§ **Exercise objective**
Would you return the entries below word for word?

§ **Available data**
◇ ◇ ◇

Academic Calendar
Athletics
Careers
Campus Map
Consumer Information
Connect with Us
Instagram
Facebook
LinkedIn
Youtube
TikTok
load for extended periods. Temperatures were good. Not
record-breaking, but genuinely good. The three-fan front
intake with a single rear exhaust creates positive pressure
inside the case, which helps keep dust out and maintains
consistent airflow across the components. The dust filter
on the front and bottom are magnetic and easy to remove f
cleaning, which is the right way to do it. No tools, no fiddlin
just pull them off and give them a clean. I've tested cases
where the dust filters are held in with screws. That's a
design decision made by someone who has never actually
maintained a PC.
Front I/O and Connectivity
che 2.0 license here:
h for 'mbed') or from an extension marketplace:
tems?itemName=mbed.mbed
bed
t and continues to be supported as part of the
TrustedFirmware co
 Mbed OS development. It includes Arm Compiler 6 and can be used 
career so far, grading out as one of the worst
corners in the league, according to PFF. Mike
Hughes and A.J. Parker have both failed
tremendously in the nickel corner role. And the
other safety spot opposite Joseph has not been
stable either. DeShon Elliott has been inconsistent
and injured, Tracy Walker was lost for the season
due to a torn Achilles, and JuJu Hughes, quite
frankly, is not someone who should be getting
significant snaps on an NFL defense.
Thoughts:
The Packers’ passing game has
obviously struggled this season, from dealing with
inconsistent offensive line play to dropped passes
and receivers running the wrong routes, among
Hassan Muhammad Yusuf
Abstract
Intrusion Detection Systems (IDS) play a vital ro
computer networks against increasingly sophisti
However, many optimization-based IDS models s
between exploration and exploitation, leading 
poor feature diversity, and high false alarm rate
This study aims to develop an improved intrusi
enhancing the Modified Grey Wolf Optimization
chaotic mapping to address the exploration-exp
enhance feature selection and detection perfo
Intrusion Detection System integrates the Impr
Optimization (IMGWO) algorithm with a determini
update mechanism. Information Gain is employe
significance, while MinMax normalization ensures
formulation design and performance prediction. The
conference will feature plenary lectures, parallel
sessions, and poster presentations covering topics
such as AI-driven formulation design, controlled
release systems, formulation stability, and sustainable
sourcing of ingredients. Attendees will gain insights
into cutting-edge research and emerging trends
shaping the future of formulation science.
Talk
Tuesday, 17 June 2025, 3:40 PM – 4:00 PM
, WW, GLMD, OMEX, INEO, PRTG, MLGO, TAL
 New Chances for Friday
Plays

◇ ◇ ◇

§ **Task solution**
Academic Calendar
Athletics
Careers
Campus Map
Consumer Information
Connect with Us
Instagram
Facebook
LinkedIn
Youtube
TikTok
load for extended periods. Temperatures were good. Not
record-breaking, but genuinely good. The three-fan front
intake with a single rear exhaust creates positive pressure
inside the case, which helps keep dust out and maintains
consistent airflow across the components. The dust filter
on the front and bottom are magnetic and easy to remove f
cleaning, which is the right way to do it. No tools, no fiddlin
just pull them off and give them a clean. I've tested cases
where the dust filters are held in with screws. That's a
design decision made by someone who has never actually
maintained a PC.
Front I/O and Connectivity
che 2.0 license here:
h for 'mbed') or from an extension marketplace:
tems?itemName=mbed.mbed
bed
t and continues to be supported as part of the
TrustedFirmware co
 Mbed OS development. It includes Arm Compiler 6 and can be used 
career so far, grading out as one of the worst
corners in the league, according to PFF. Mike
Hughes and A.J. Parker have both failed
tremendously in the nickel corner role. And the
other safety spot opposite Joseph has not been
stable either. DeShon Elliott has been inconsistent
and injured, Tracy Walker was lost for the season
due to a torn Achilles, and JuJu Hughes, quite
frankly, is not someone who should be getting
significant snaps on an NFL defense.
Thoughts:
The Packers’ passing game has
obviously struggled this season, from dealing with
inconsistent offensive line play to dropped passes
and receivers running the wrong routes, among
Hassan Muhammad Yusuf
Abstract
Intrusion Detection Systems (IDS) play a vital ro
computer networks against increasingly sophisti
However, many optimization-based IDS models s
between exploration and exploitation, leading 
poor feature diversity, and high false alarm rate
This study aims to develop an improved intrusi
enhancing the Modified Grey Wolf Optimization
chaotic mapping to address the exploration-exp
enhance feature selection and detection perfo
Intrusion Detection System integrates the Impr
Optimization (IMGWO) algorithm with a determini
update mechanism. Information Gain is employe
significance, while MinMax normalization ensures
formulation design and performance prediction. The
conference will feature plenary lectures, parallel
sessions, and poster presentations covering topics
such as AI-driven formulation design, controlled
release systems, formulation stability, and sustainable
sourcing of ingredients. Attendees will gain insights
into cutting-edge research and emerging trends
shaping the future of formulation science.
Talk
Tuesday, 17 June 2025, 3:40 PM – 4:00 PM
, WW, GLMD, OMEX, INEO, PRTG, MLGO, TAL
 New Chances for Friday
Plays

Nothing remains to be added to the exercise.